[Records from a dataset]
......

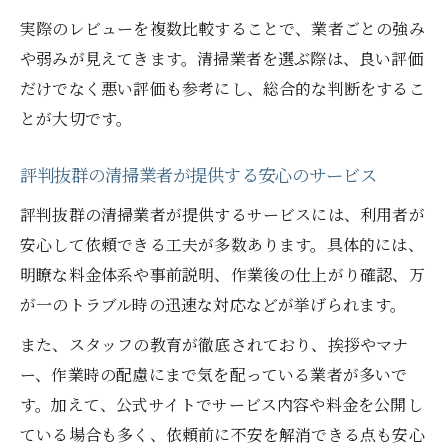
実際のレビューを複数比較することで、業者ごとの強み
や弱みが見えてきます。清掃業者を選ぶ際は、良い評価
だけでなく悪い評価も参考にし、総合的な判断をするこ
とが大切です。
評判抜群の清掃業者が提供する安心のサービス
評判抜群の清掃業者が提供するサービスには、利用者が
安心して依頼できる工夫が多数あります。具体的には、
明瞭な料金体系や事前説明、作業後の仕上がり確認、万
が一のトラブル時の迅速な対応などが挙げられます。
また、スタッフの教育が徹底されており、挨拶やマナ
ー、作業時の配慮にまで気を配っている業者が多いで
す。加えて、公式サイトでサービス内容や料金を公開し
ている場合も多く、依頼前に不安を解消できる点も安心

......

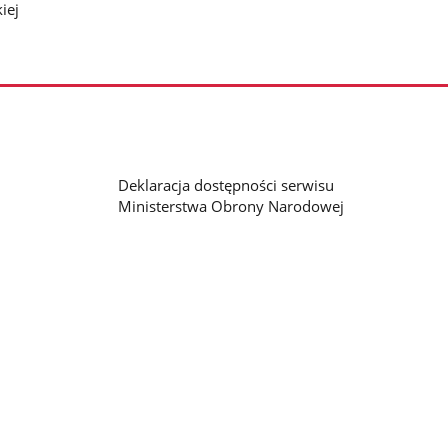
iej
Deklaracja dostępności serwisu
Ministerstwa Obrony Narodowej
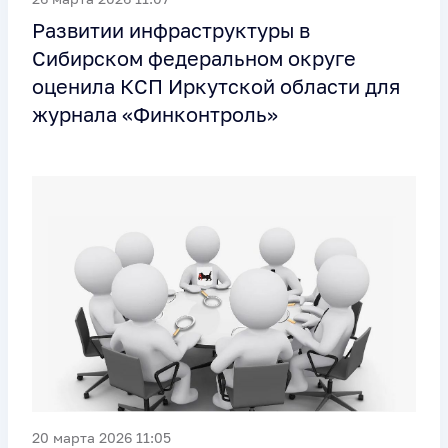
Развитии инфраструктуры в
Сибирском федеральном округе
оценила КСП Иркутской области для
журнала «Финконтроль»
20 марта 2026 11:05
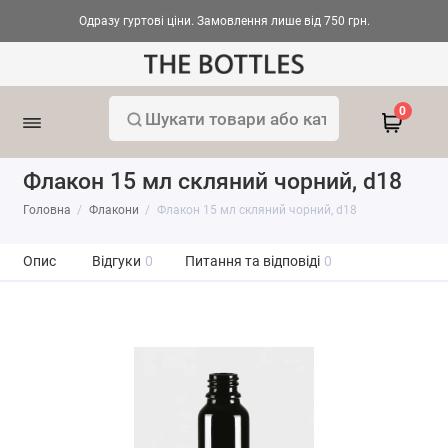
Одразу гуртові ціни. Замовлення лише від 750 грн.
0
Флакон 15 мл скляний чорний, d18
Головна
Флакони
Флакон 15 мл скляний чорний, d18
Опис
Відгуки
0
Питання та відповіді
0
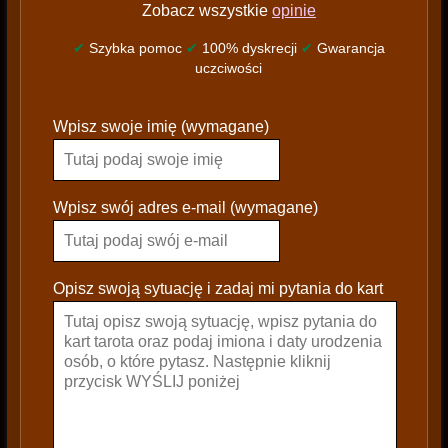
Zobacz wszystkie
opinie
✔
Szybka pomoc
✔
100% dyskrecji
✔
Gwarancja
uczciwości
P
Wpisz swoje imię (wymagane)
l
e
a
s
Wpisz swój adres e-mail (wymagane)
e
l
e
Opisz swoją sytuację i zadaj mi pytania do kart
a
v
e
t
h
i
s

......

• [YOUR INSTRUCTIONS]: For the string "Wpisz", filter the data and copy out each line where it occurs.

• [RESULT]:
Wpisz swoje imię (wymagane)
Wpisz swój adres e-mail (wymagane)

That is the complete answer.